Notre autre conseil et d’en utiliser plusieurs car il est tout à fait possible, pour des raisons commerciales, que certaines assurances et mutuelles apparaissent et pas d’autres. Il n’a jamais été dit que chaque liste proposée par les comparateurs est exhaustive.

La mutuelle, une force dans la liberté ?

Nous avons pu voir dans le détail le fonctionnement d’une mutuelle labellisée et comment la choisir. Nous allons évoquer maintenant ce qui en fait ses forces et ses faiblesses.

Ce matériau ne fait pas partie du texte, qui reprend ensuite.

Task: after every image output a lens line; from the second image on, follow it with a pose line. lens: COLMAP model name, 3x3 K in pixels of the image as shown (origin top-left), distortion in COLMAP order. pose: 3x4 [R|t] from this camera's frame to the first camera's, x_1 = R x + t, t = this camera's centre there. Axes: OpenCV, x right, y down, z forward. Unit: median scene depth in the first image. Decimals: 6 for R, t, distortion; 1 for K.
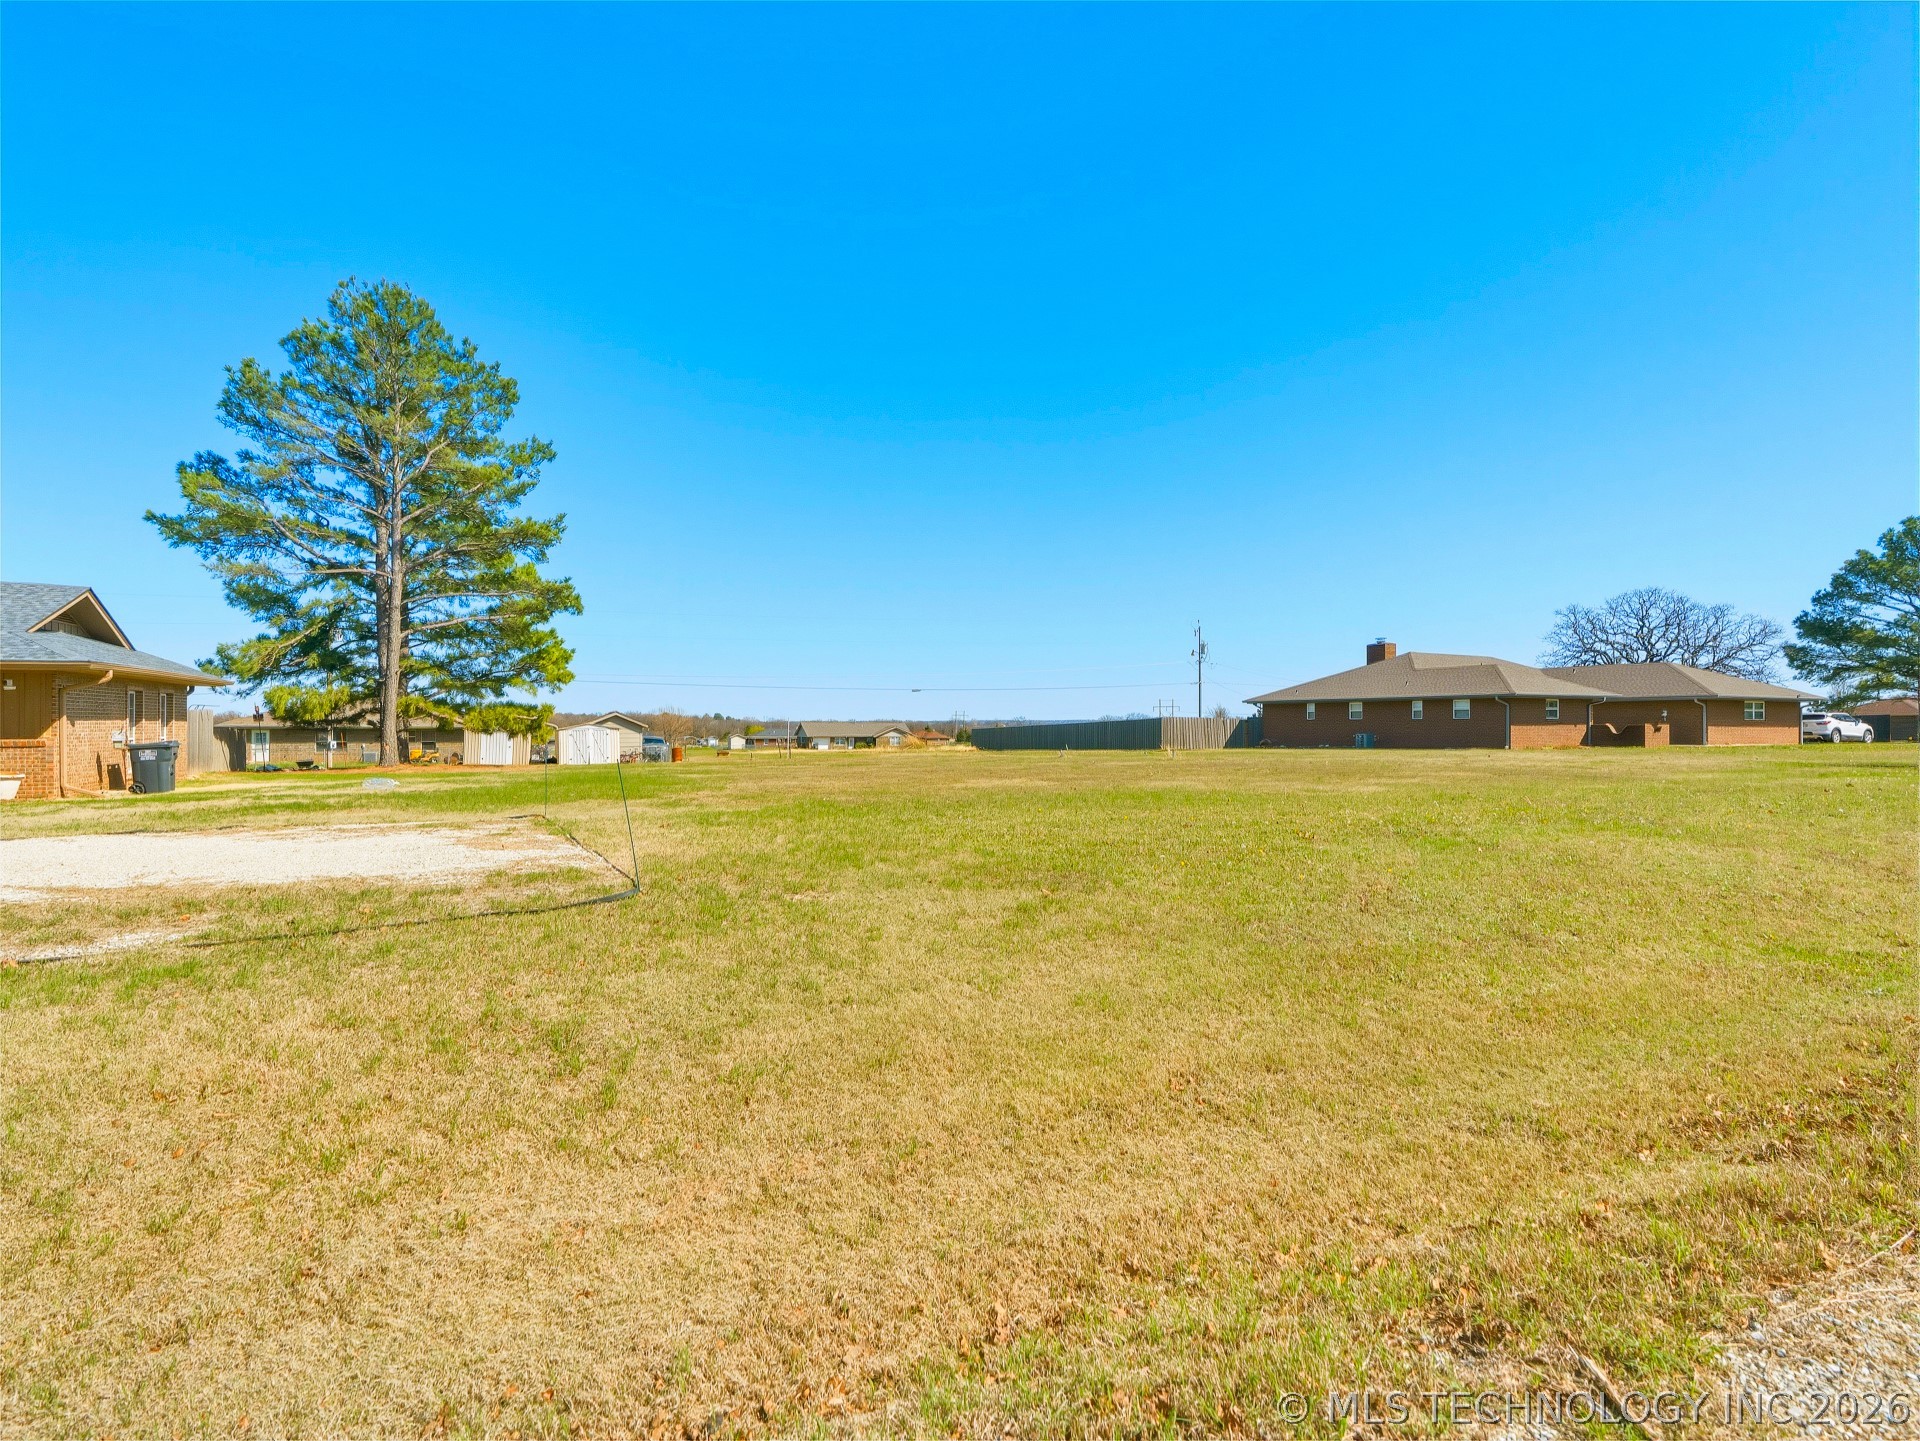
lens RADIAL K [[965.8, 0, 964.5], [0, 965.8, 744.1], [0, 0, 1]] dist [-0.018287, 0.005579]
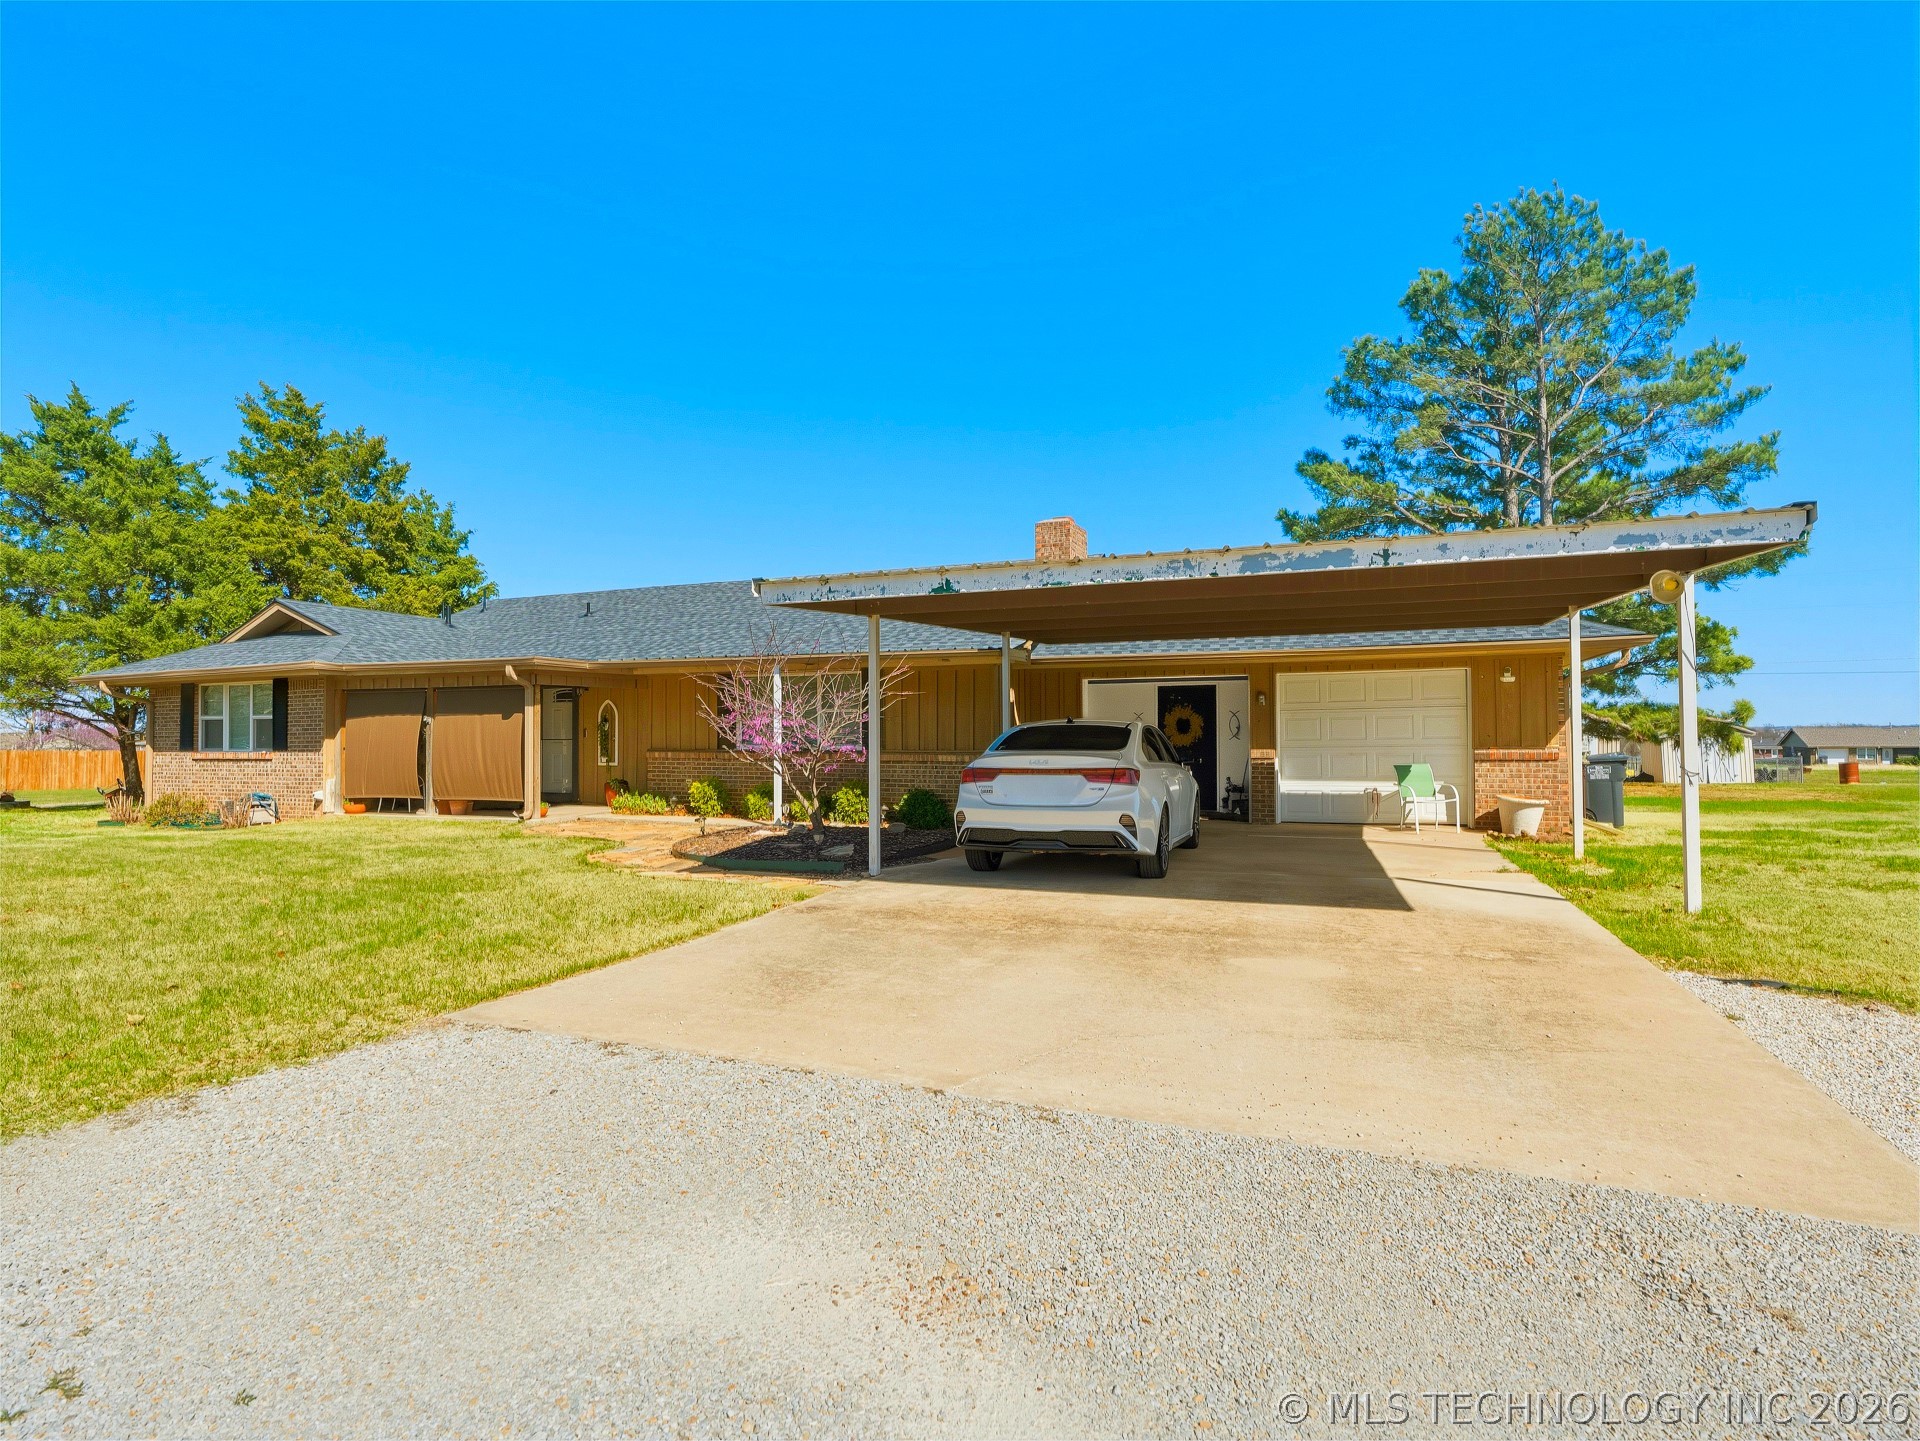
lens RADIAL K [[965.8, 0, 958.3], [0, 965.8, 700.8], [0, 0, 1]] dist [-0.018287, 0.005579]
pose [[0.691661, -0.031577, -0.721531, -0.258040], [-0.007607, 0.998670, -0.050998, -0.000391], [0.722182, 0.040762, 0.690501, 0.064377]]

C’est un système extrêmement souple, flexible, facile à mettre en place pour l’employeur. Il n’a qu’un rôle minimum tout en proposant un vaste choix à ses agents.

Son autre avantage réside dans le choix de l’assurance car nous sommes son système de contrat individuel. Aucun des agents ne se sont donc forcés d’adhérer à l’une ou l’autre mutuelle proposée.

Tout ceci va donc faciliter la portabilité de la complémentaire santé. Il s’agit du prolongement de la mutuelle après la rupture du contrat et dans un délai de 9 mois. Autrement dit en changeant d’employeur ou sera donc malgré tous couverts par votre ancien mutuel le temps d’en trouver une qui vous convienne.

Cette grande liberté que procure le label peut en séduire un grand nombre. Mais il y a également le revers de la médaille, car certains préféreront intervenir dans l’intérêt général.

En effet son principal point faible n’est d’avoir aucun effet de masse, à l’inverse d’une convention de participation ou d’une mutuelle référencée. Comme aucun appel d’offres en n’est fait, il n’y a donc rien à négocier sur le tarif ou sur des options à inclure dans un socle commun.

De plus, l’effet individuel dans le choix de la mutuelle se faire ressentir dans la disparité des situations au sein d’un même organisme. Si un employeur veut obtenir un esprit de corps, ce système labellisé va à l’encontre de cette idée.

C’est d’ailleurs ce qui peut être reproché à un employeur de manière générale c’est de ne pas accorder une attention nécessaire sur le rôle social qu’il peut avoir dans le monde du travail.

Enfin comme nous en avons parlé précédemment, un questionnaire de santé est tout à fait possible si votre adhésion se fait 6 mois après votre embauche. Très souvent dans le cadre d’un contrat collectif, il s’agit d’une des conditions d’adhésion qui saute le plus facilement.

Comme chaque situation, il y a du pour et du contre. Cet article a plus vocation à éclairer et informer les employeurs sur le choix qu’ils auront à apporter pour le bien de leurs agents. Notons toutefois que cette formule est idéale pour des petites structures.

En effet, il faut tenir compte du temps investi par rapport aux biens apportés à l’intérêt général Par exemple cette formule conviendra mieux à la ville de Rochefourchat (1 habitant) qu’à la ville de Paris (2.244 millions).